The final version of the telecommunications bill must now be voted on by the full House and Senate. It appears that this vote will occur shortly after the legislators return from their holiday recess on January 22. Both the restrictive CDA and the liberal Cox-Wyden amendment were co-sponsored by a Democrat and a Republican, proving that online censorship does not follow typical party lines, and making it hard to predict how legislators will vote. Clinton has expressed reservations about other aspects of the Telecommunications Reform Act, and it is unknown whether he will veto it. There is still time to contact your senators and representatives to express your opposition to online censorship.
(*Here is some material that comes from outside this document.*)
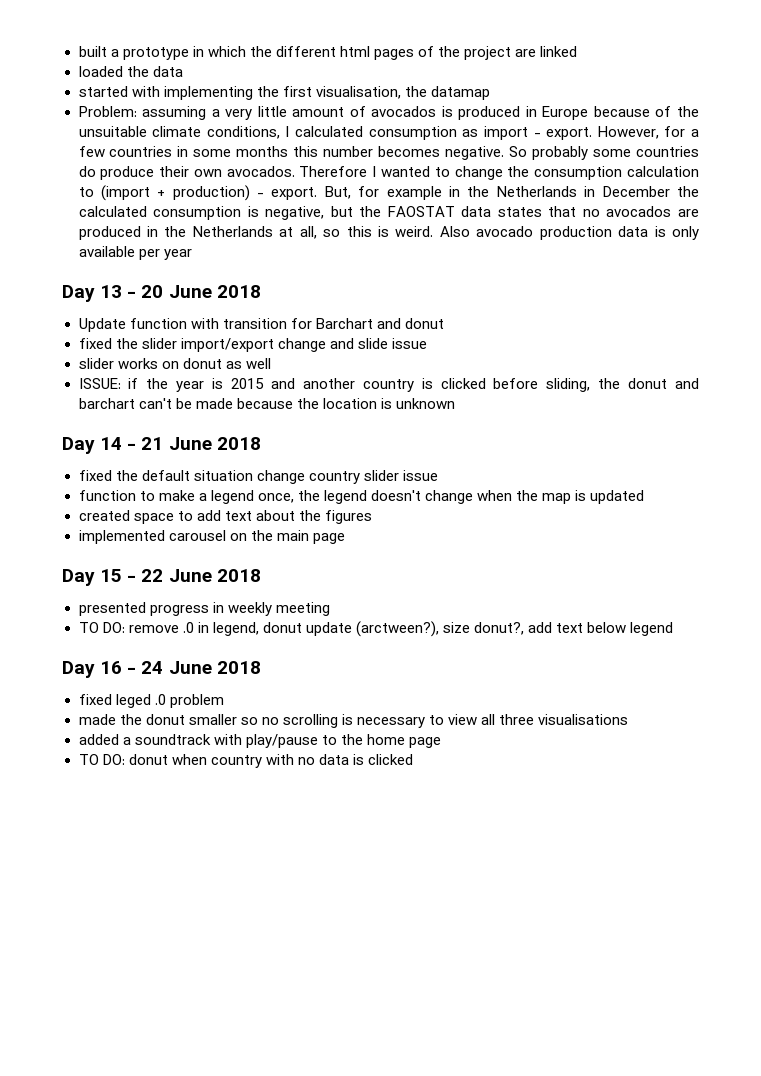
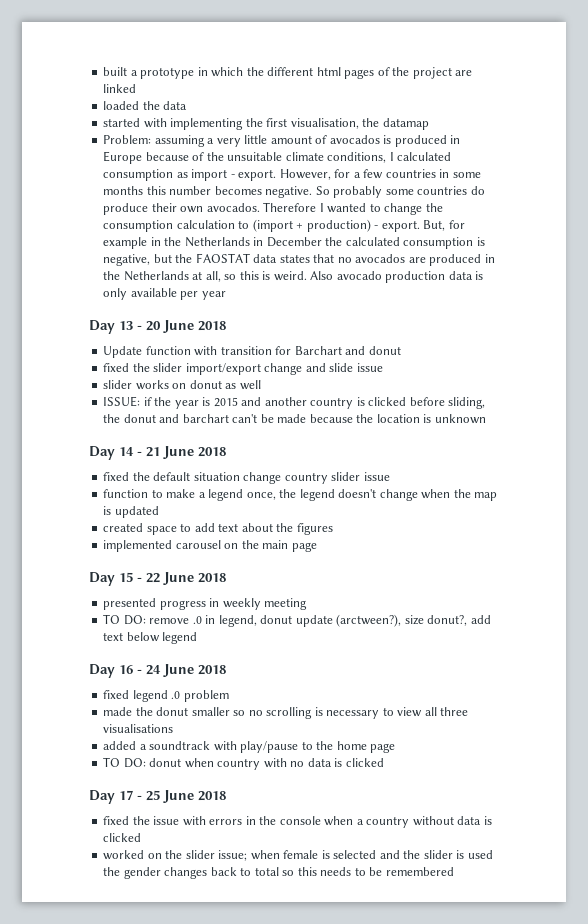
[115,694,151,708] leged -> [132,690,168,702] legend
(413, 759) none -> [89,790,226,804] [103,816,492,828] [103,833,142,842] [103,850,493,861] [103,867,454,879] // Day 17 - 25 June 2018 // fixed the issue with errors in the console when a country without data is clicked // worked on the slider issue; when female is selected and the slider is used the gender changes back to total so this needs to be remembered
At a December 14 anti-censorship rally in the heart of San Francisco's Multimedia Gulch -- which drew over 500 people, many carrying signs reading "Uncle Sam Out of My Homepage" -- author Howard Rheingold reminded the crowd that "[this] isn't just an issue for a bunch of geeks in San Francisco. We have to do what the religious right has successfully done...organize and communicate, talk to your parents, friends, neighbors....[T]hose who are afraid can be educated."

Today, the question asked by many online users is: If they can't regulate what I read in print, how can they regulate what I read on the net? Tomorrow, the question asked by legislators and the religious right may well be: If it's not allowed on the net, why should we allow it in print?
Liz Highleyman is assistant editor of Cuir Underground newspaper.